How can I express "nice to see you again" in japanese ?

I heard  "Ohisashiburidesu"

is that correct??

thanks!!


----------



## Noamoxkaltontli

Hello there!

Depending on the formality, and who are you speaking to:

gobusata shite orimasu. (formal, humble, to people higher in the social ladder)

o hisashiburi desu. (formal, to peers)

hisashiburi! (informal, to friends)

So yes, o hisashiburi desu is correct, but not to your teachers and bosses or to your close friends.


----------



## sekaijuuni

You can use "(o)hisashiburi (desu)" but I believe you'll come off sounding strange if you say it to someone you see frequently.  In my experience, it's used like, "Long time no see!"


----------



## Noamoxkaltontli

Indeed, 

I would not dare use it unless two months have elapsed since the last time I saw the addressee.


----------



## masatom

Hi. 

I agree with ohisashiburidesu = Long time no see.

I would rather say *mata oai shimashitane* 
(Direct translation:I see you again. or  We meet again, don't we?)

Or *mata oai dekite kouei desu.* 
(Direct translation: It is a great honor for me to see you again.)

*mata oai dekite ureshii desu.*
(direct translation: I am pleased to see you again.)  

I think the last sentence is the most close to "Nice to see you again."

Thank you for reading.


----------



## Yuukan

Yes, I think that* mata oai dekite ureshii desu *is the expression I was looking forThanks to all!


----------



## Bakamono

What about   しばらくですね。?


----------



## masatom

Hello.

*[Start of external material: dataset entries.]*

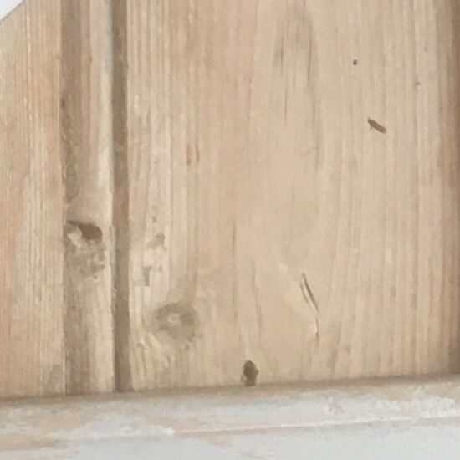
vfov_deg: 9.3
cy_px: 294
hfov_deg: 8.8
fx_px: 2826
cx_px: -475
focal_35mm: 188
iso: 100
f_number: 2.2
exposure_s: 1/33
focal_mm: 4.15
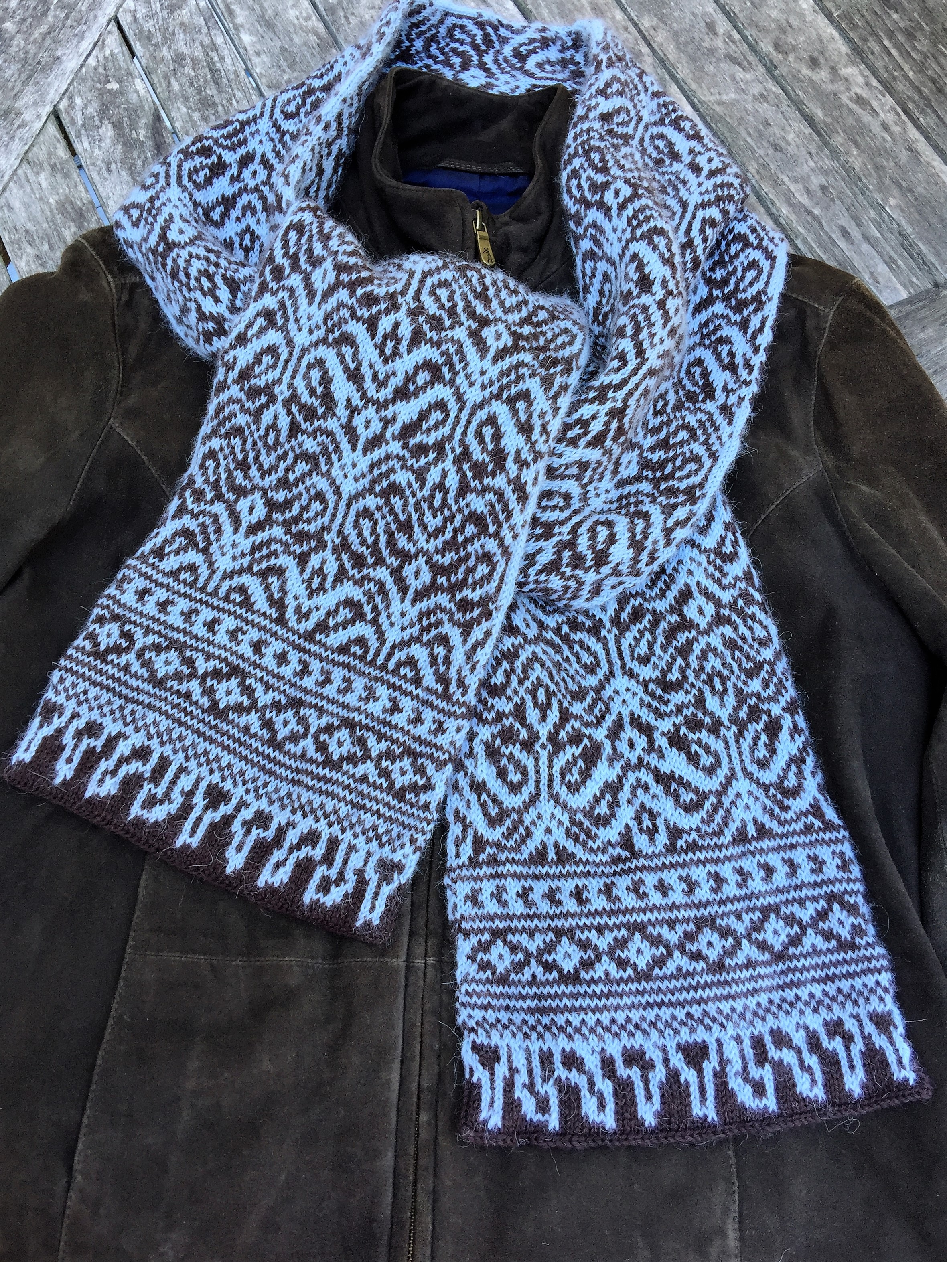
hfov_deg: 48.2
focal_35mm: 29
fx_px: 1058
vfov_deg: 61.7
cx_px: 474
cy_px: 631
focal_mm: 4.15
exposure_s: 1/60
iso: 32
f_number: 2.2
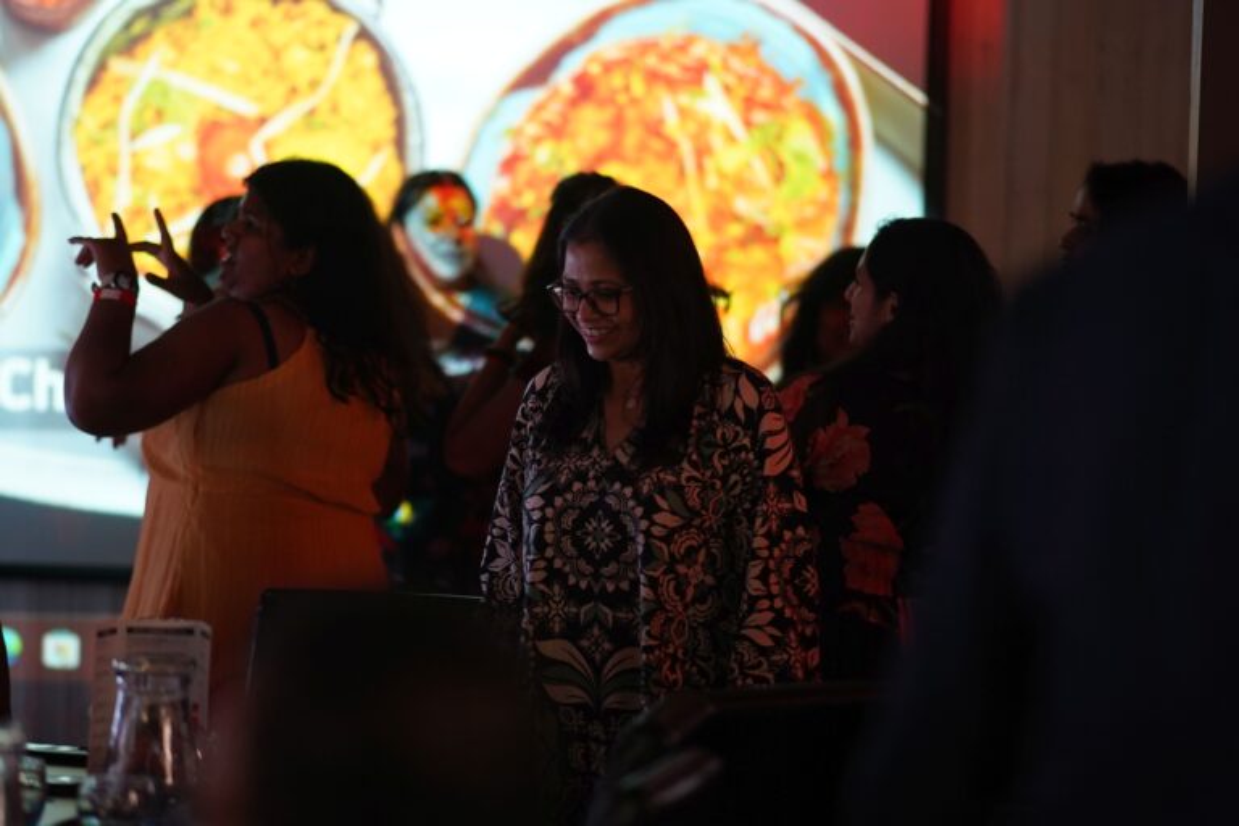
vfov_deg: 10.8
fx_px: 4371
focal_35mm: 127
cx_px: 620
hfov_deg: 16.1
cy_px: 413
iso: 1250
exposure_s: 1/160
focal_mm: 85
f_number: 1.4
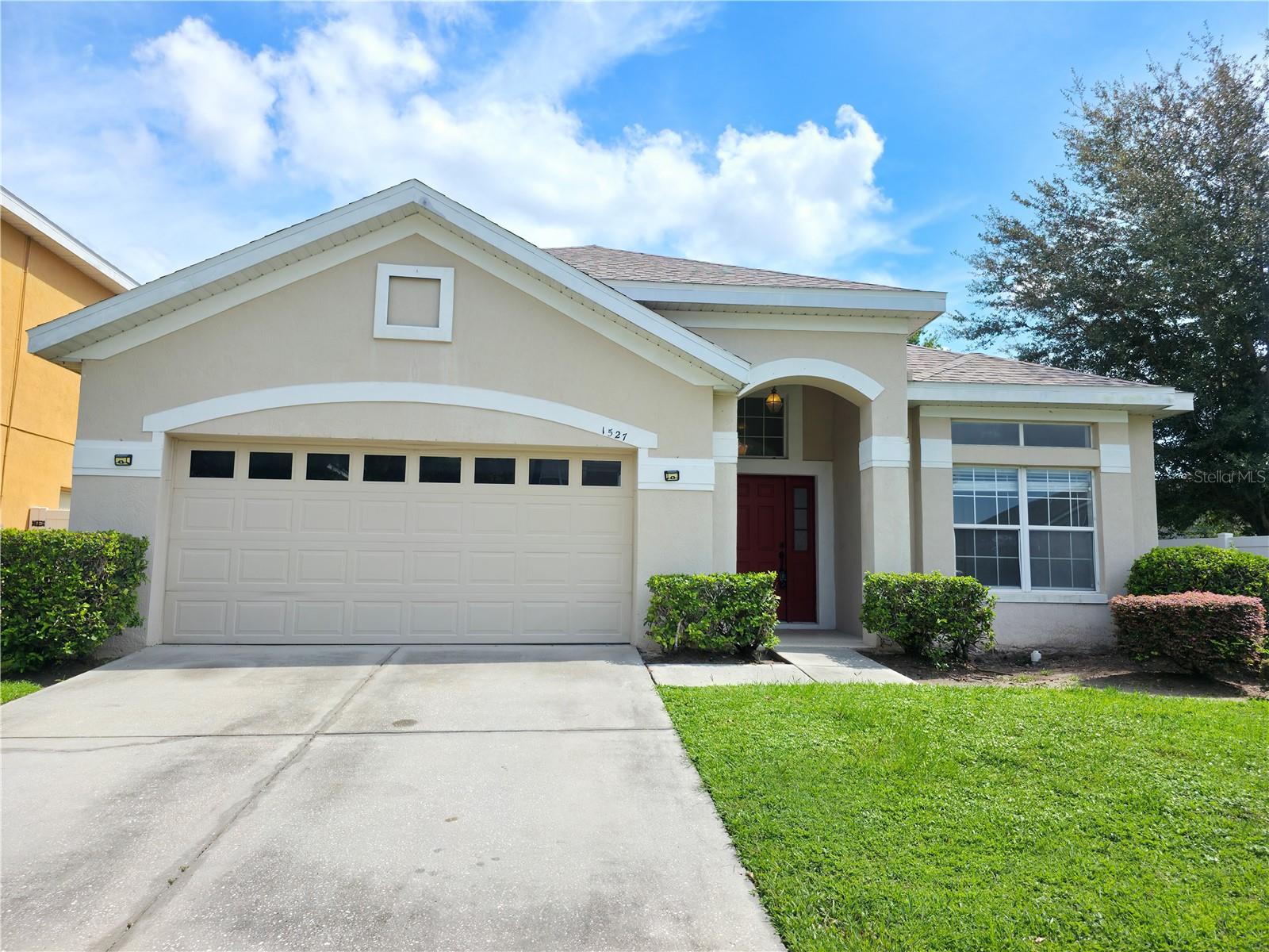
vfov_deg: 58.9
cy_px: 476
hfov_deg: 73.9
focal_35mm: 23
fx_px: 843
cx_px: 634
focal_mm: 6.3
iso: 50
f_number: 1.7
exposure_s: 1/2313
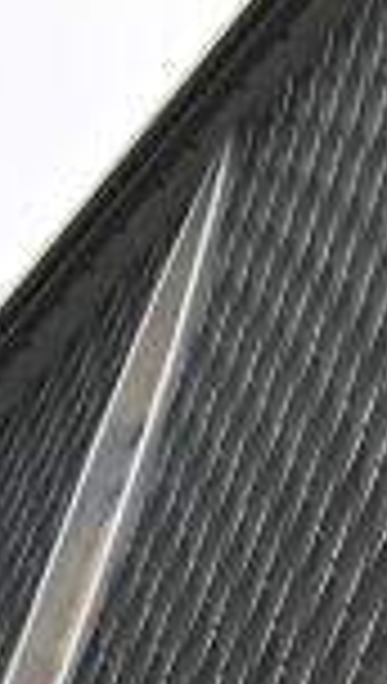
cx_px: 1728
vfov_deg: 12.8
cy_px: 731
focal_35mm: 165
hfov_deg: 5.9
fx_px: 2997
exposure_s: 1/200
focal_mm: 24
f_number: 9
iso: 64
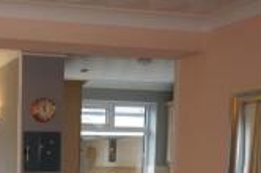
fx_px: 499
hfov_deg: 27.0
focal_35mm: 69
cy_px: 234
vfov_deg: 18.1
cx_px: -24
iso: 100
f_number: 4
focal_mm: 16
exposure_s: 1/60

Bakamono

I think しばらくですね　is also OK under some circumstances.

I think しばらくですね＝おひさしぶりですね＝Long time no see.

So if the last time when they saw each other was longer than a few months or a few years, しばらくですね　is available.

And if they saw each other yesterday or a few days ago, しばらくですね or おひさしぶりですね　is not proper. 
In that case, we use またお会いしましたね　or またお会いできてうれしいです。

Thank you for reading.


----------



## Bakamono

マサトムさん、説明でどうもありがとう！


----------